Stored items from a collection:
::::::
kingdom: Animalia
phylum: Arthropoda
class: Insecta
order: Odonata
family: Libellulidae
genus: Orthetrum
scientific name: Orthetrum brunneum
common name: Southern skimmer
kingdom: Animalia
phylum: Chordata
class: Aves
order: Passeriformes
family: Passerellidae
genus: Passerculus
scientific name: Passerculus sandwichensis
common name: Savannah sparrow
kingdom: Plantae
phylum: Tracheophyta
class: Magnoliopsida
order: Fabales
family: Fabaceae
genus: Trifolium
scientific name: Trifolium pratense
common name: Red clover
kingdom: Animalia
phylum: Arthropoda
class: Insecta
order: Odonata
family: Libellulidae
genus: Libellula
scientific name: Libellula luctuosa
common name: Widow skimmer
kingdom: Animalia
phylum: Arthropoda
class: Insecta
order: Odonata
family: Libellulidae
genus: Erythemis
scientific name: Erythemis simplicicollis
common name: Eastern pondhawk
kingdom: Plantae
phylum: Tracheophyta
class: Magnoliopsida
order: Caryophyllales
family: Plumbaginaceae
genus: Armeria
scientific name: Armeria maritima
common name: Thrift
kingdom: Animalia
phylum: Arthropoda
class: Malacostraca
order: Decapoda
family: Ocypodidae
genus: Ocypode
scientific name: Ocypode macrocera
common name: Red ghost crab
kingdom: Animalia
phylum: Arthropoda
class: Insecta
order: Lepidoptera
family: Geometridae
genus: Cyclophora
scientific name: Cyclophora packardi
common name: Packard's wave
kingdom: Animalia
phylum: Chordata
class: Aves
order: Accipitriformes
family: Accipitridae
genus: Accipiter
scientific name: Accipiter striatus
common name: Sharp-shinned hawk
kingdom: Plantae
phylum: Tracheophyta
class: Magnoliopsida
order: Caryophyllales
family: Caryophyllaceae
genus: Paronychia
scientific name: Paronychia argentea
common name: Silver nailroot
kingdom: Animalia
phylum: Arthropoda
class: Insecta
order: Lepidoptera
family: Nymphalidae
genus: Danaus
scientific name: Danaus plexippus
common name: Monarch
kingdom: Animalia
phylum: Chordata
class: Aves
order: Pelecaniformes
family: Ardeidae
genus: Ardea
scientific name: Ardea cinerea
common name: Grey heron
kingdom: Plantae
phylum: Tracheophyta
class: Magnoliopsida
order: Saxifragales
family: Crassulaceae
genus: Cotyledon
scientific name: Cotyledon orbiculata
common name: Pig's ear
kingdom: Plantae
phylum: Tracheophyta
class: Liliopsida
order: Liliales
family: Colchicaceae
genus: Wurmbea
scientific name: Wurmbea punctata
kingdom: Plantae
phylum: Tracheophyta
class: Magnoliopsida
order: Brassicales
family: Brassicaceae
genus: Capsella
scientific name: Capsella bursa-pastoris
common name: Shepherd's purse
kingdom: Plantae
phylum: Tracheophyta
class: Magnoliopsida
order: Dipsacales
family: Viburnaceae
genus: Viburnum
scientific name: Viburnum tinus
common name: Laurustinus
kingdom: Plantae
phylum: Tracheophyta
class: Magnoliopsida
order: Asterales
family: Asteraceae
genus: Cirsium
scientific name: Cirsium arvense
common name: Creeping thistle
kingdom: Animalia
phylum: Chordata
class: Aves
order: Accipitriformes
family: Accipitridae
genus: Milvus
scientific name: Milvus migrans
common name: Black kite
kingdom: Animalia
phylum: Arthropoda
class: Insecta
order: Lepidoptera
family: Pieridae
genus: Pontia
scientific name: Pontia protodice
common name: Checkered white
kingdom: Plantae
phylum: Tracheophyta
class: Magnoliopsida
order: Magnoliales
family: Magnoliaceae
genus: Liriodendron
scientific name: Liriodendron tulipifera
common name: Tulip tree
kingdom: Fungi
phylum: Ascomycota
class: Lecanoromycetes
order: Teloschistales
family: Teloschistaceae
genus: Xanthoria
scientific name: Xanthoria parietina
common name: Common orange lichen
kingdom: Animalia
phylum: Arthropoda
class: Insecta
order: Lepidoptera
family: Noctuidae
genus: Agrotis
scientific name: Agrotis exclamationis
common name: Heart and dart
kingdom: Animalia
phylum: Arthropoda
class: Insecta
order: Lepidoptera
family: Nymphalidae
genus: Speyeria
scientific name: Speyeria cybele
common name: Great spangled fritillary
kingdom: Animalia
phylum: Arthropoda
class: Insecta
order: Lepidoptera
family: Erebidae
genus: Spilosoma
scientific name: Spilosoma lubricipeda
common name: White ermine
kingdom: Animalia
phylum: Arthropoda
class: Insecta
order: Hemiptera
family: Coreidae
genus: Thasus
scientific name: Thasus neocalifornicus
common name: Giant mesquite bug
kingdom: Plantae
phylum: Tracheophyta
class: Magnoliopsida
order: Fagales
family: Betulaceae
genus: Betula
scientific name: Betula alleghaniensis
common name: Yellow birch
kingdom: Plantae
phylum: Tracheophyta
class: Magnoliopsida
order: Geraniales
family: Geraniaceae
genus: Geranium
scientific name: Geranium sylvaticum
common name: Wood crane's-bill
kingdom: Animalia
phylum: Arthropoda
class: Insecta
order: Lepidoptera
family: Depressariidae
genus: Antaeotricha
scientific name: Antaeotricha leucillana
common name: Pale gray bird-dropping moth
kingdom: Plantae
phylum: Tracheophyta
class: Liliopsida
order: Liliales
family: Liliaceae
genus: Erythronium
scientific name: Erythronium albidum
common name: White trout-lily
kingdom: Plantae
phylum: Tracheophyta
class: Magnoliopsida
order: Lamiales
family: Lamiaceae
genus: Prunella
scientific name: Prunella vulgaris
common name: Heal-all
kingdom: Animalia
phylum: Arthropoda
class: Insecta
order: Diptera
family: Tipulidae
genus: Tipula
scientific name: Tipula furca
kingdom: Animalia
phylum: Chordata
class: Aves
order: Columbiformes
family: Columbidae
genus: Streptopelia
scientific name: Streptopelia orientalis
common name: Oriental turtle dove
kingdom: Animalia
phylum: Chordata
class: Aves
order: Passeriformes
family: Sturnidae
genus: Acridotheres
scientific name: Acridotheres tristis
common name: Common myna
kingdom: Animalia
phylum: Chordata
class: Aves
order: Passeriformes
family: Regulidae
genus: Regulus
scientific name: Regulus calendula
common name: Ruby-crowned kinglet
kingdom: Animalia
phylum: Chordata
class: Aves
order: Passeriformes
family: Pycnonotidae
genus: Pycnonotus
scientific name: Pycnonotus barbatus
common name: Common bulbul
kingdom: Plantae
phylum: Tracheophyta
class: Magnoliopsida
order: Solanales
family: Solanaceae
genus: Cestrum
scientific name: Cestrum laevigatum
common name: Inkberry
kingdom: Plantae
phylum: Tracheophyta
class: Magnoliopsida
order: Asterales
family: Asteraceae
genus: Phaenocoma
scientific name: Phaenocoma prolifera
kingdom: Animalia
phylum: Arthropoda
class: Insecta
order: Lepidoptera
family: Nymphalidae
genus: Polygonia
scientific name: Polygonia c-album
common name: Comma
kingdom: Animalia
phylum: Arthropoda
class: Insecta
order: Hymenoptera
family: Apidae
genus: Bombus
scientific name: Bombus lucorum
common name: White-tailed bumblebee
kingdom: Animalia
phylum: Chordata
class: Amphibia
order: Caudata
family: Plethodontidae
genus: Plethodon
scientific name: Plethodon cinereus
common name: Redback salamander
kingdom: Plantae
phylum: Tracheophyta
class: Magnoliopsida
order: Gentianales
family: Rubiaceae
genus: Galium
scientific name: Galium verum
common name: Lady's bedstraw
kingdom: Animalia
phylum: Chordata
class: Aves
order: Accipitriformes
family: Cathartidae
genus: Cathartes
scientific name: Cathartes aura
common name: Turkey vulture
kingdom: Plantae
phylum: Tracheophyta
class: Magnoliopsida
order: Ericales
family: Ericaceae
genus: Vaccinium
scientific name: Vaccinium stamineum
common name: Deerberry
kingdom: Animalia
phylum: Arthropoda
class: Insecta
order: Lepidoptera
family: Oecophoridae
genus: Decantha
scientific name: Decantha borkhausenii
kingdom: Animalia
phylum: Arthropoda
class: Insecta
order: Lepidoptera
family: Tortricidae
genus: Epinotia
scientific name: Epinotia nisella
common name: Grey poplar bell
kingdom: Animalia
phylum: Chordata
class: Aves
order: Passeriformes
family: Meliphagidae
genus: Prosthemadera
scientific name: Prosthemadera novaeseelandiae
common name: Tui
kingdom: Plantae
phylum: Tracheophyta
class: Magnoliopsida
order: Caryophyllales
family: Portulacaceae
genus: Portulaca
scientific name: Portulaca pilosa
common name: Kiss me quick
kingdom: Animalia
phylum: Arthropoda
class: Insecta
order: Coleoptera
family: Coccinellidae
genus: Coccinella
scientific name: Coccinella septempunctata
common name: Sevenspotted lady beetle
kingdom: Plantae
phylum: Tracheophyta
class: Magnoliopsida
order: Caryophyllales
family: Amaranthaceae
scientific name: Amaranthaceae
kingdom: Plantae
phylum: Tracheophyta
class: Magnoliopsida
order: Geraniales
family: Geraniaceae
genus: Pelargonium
::::::
__What is expected__: Can you rewrite the records from the line with "family: Tortricidae" through the line with "family: Amaranthaceae", both included, as a JSON list of strings with one string per line and no blank lines?

__Answer for this exercise__:
[
  "family: Tortricidae",
  "genus: Epinotia",
  "scientific name: Epinotia nisella",
  "common name: Grey poplar bell",
  "kingdom: Animalia",
  "phylum: Chordata",
  "class: Aves",
  "order: Passeriformes",
  "family: Meliphagidae",
  "genus: Prosthemadera",
  "scientific name: Prosthemadera novaeseelandiae",
  "common name: Tui",
  "kingdom: Plantae",
  "phylum: Tracheophyta",
  "class: Magnoliopsida",
  "order: Caryophyllales",
  "family: Portulacaceae",
  "genus: Portulaca",
  "scientific name: Portulaca pilosa",
  "common name: Kiss me quick",
  "kingdom: Animalia",
  "phylum: Arthropoda",
  "class: Insecta",
  "order: Coleoptera",
  "family: Coccinellidae",
  "genus: Coccinella",
  "scientific name: Coccinella septempunctata",
  "common name: Sevenspotted lady beetle",
  "kingdom: Plantae",
  "phylum: Tracheophyta",
  "class: Magnoliopsida",
  "order: Caryophyllales",
  "family: Amaranthaceae"
]